Copy the records below exactly, leaving out any pictures.

Collected data
- - -
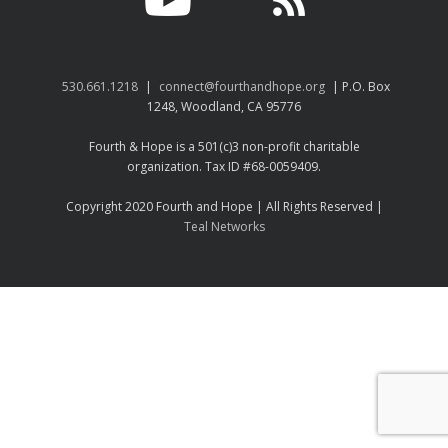
530.661.1218
|
connect@fourthandhope.org
| P.O. Box
1248, Woodland, CA 95776
Fourth & Hope is a 501(c)3 non-profit charitable
organization. Tax ID #68-0059409.
Copyright 2020 Fourth and Hope | All Rights Reserved |
Teal Networks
- - -
• SOLVED PROBLEM:
530.661.1218
|
connect@fourthandhope.org
| P.O. Box
1248, Woodland, CA 95776
Fourth & Hope is a 501(c)3 non-profit charitable
organization. Tax ID #68-0059409.
Copyright 2020 Fourth and Hope | All Rights Reserved |
Teal Networks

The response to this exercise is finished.